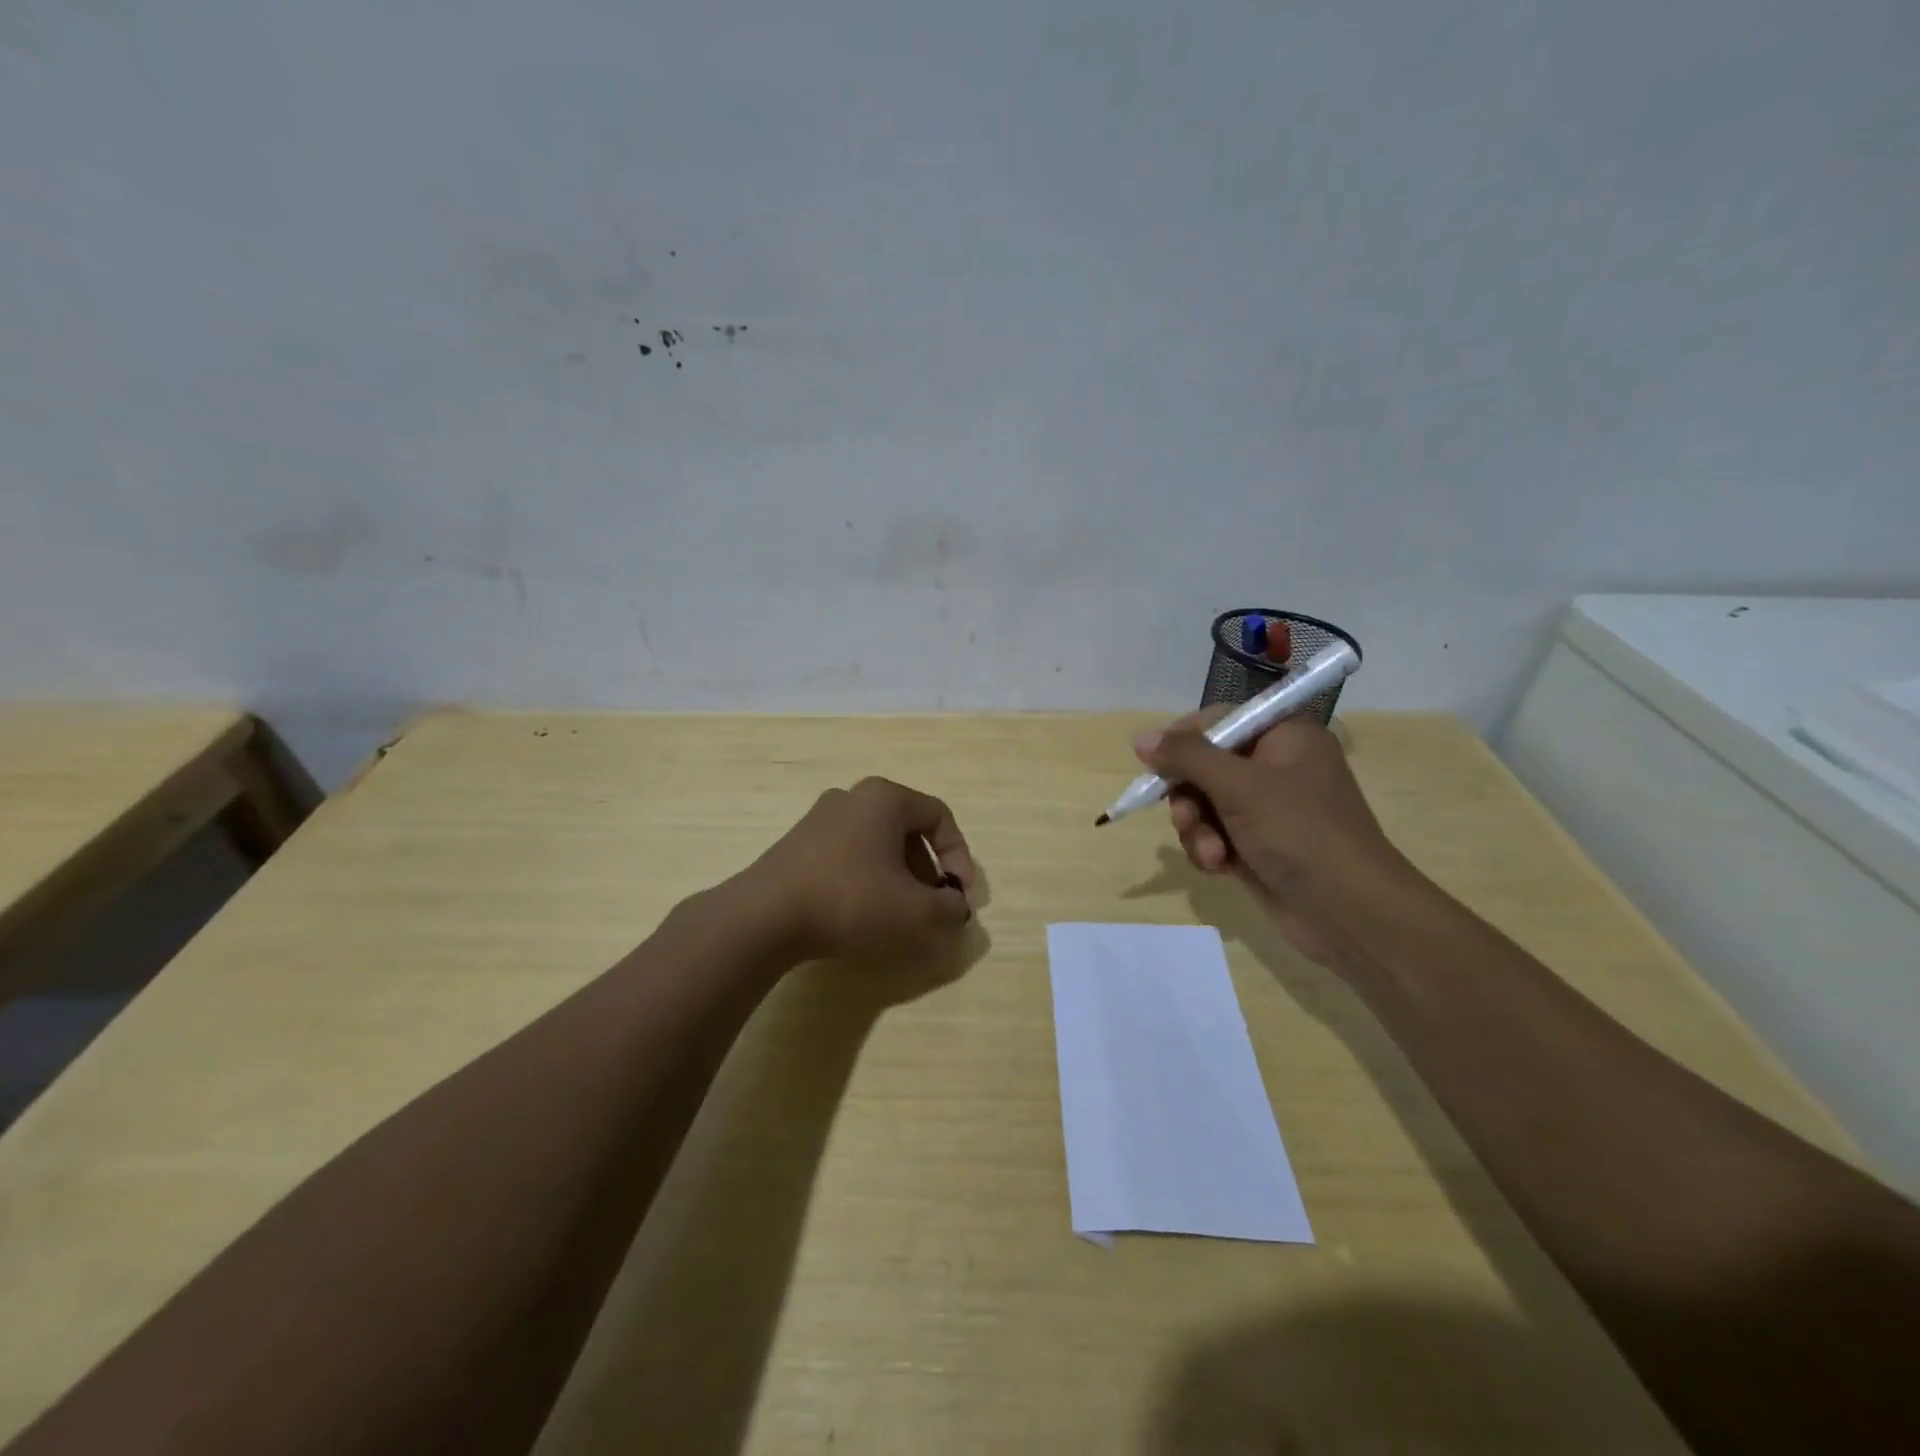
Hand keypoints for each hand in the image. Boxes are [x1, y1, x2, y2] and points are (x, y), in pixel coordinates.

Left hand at [746, 777, 979, 962]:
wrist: (764, 917)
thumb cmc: (850, 901)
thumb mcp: (916, 912)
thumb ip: (949, 908)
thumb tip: (955, 907)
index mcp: (885, 798)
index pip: (940, 817)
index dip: (959, 857)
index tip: (960, 896)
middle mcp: (852, 797)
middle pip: (907, 829)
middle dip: (928, 870)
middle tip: (931, 906)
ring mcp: (819, 818)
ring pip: (876, 843)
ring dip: (898, 876)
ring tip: (899, 915)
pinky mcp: (797, 844)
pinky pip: (848, 855)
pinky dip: (866, 879)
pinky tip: (861, 914)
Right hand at [1134, 715, 1415, 966]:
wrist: (1348, 911)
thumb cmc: (1298, 831)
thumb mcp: (1238, 785)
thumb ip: (1186, 756)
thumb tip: (1140, 738)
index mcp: (1285, 737)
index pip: (1220, 721)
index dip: (1184, 740)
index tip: (1156, 764)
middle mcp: (1276, 767)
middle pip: (1205, 765)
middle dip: (1189, 795)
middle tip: (1185, 816)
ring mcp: (1267, 810)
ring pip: (1205, 804)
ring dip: (1197, 828)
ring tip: (1211, 852)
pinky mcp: (1258, 846)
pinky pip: (1214, 835)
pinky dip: (1210, 849)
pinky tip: (1219, 868)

◆ ◆ ◆ ◆

> WHAT THE TASK ASKS
Your response must restate every record above exactly, with each picture omitted.

> RESULT BELOW
Hand keypoints for each hand in the image. Boxes are [x1, y1, x2, y2] and points are (x, y), in pixel coordinates.

Left hand at [746, 777, 979, 962]:
wrist: (764, 917)
thumb cmc: (850, 901)
thumb mcp: (916, 912)
thumb ip: (949, 908)
thumb tip: (955, 907)
index mcp: (885, 798)
index pip: (940, 817)
index dip: (959, 857)
index tip: (960, 896)
middle mcp: (852, 797)
middle pip: (907, 829)
middle dip: (928, 870)
middle tip: (931, 906)
ring mcp: (819, 818)
ring pip: (876, 843)
ring dip: (898, 876)
ring tip: (899, 915)
pinky mcp: (797, 844)
pinky pip: (848, 855)
pinky dip: (866, 879)
pinky tip: (861, 914)
Right hand at [1134, 715, 1415, 966]:
wrist: (1348, 911)
thumb cmc: (1298, 831)
thumb mcp: (1238, 785)
thumb ip: (1186, 756)
thumb tip: (1140, 738)
index mcp: (1285, 737)
index pip: (1220, 721)
index dip: (1184, 740)
index tip: (1156, 764)
middle mcp: (1276, 767)
middle pip: (1205, 765)
middle dip: (1189, 795)
middle tip: (1185, 816)
ring mcp: (1267, 810)
ring pip: (1205, 804)
ring dip: (1197, 828)
ring tip: (1211, 852)
pinky mcp: (1258, 846)
pinky pip: (1214, 835)
pinky dip: (1210, 849)
pinky tip: (1219, 868)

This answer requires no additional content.